Former airport of Phú Quốc, Vietnam

Phu Quoc Airport (Sân bay Phú Quốc), also known as Duong Dong Airport (Sân bay Dương Đông), was an airport located in Dương Đông town, Phú Quốc, Kiên Giang Province, Vietnam. It was located 300 km from Tan Son Nhat International Airport (Ho Chi Minh City), 130 km from Rạch Giá, 190 km from Cần Thơ, 200 km from Cà Mau and 540 km from Lien Khuong.

Due to the economic development of the island and continuous increase in passengers, a new airport project was constructed and built in an area of 8 square kilometers on Phú Quốc island at a cost of US$970 million. Upon completion, the airport had a paved runway of 3000 m x 50 m, capable of handling large aircraft like the Boeing 747. The new airport has a capacity of 7 million passengers per year.

On 2 December 2012, Phu Quoc Airport was closed and replaced by the new Phu Quoc International Airport.

== History ==
The airport was built by the French colonists in 1930s and further developed during the Vietnam War. The original airstrip had a 996-m-long runway. In 1975, following the fall of Saigon, this airport continued to serve commercial flights. In 1983, it was extended to 1496 m. In 1993, the runway surface was reinforced, a 148.5-m-long taxiway and an apron of 120 x 60 m were added. During 1994–1995, the new terminal was built and operated until the airport was closed in 2012.

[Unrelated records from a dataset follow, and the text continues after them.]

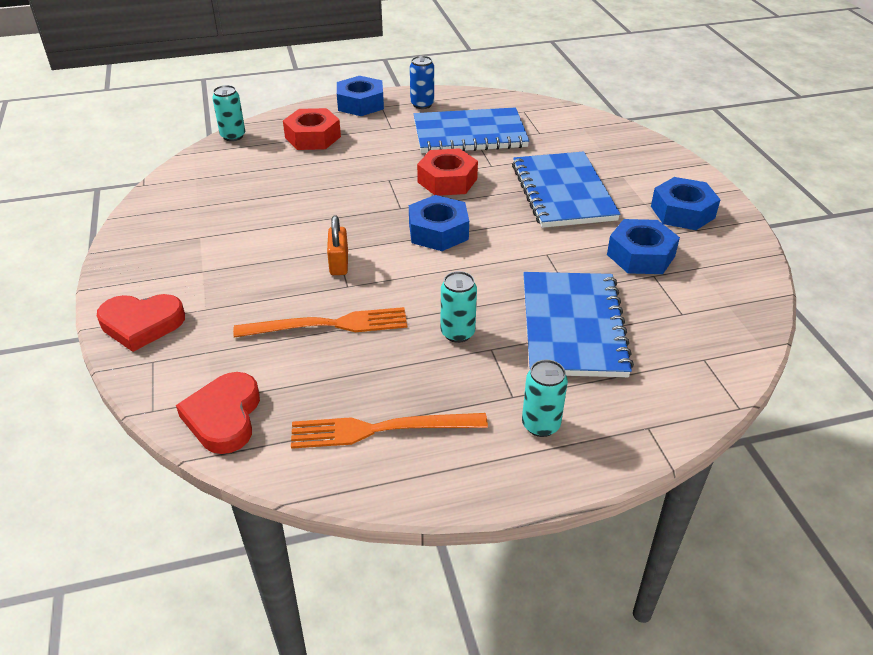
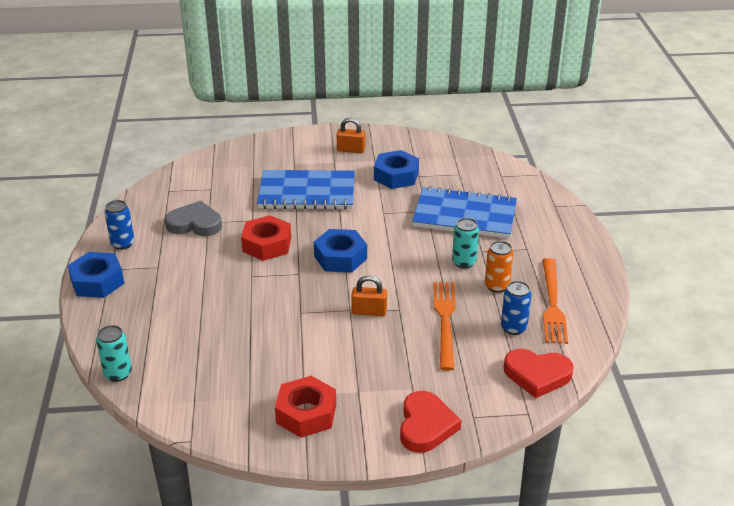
camera: 80 degrees left, 5 degrees down
red nut [283,108,341,150] -> red nut moved to [275,376,336,438]
blue notebook [414,107,529,153] -> grey heart [165,201,222,236]
turquoise can [522,360,568,437] -> none
blue nut [651,177,721,230] -> orange padlock [337,118,365,153]
none -> orange can [485,241,514,293]
none -> blue can [501,281,532,335]

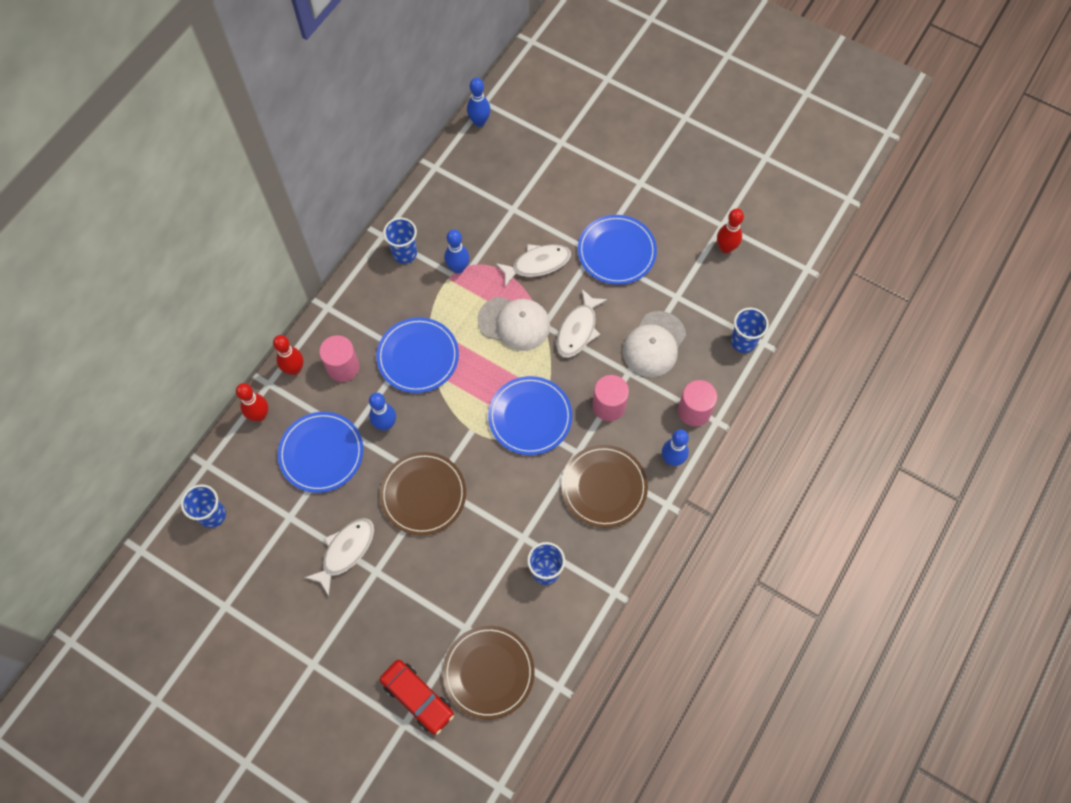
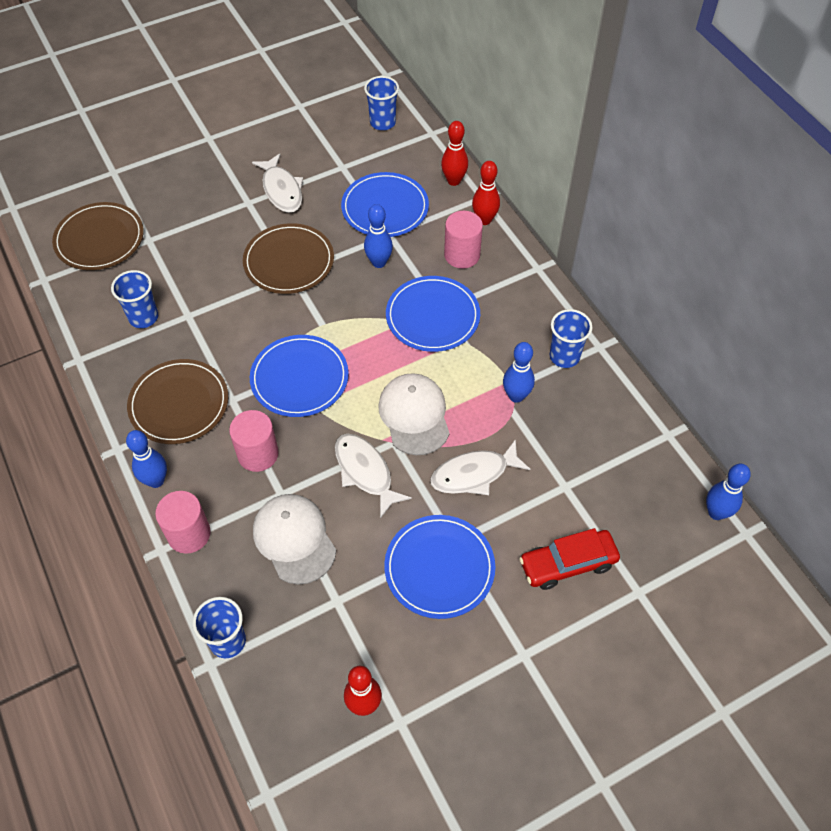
camera: 120 degrees right, 10 degrees down
red car [380,660,454,735] -> red car moved to [519,528,620,590]
white cap [477,297,550,351] -> white cap turned 120 degrees clockwise [378,373,450,455]
white fish [495,244,571,287] -> white fish turned 60 degrees clockwise [430,439,530,495]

== Former airlines and destinations ==
All the flights to/from this airport were transferred to Phu Quoc International Airport on 2 December 2012.

| Airlines | Destinations |
|---|---|
| Air Mekong | Hanoi, Ho Chi Minh City-Tan Son Nhat |
| Vietnam Airlines | Can Tho, Hanoi, Ho Chi Minh City-Tan Son Nnat, Rach Gia, Seoul-Incheon |

==Current situation==
The airport's land was claimed to build the centre of Dương Đông. The runway was converted to a boulevard named after Võ Văn Kiệt, a former prime minister of Vietnam.

== See also ==

- List of airports in Vietnam
- Phu Quoc International Airport - new airport whose construction was completed at the end of November 2012 and was operational on 2 December 2012.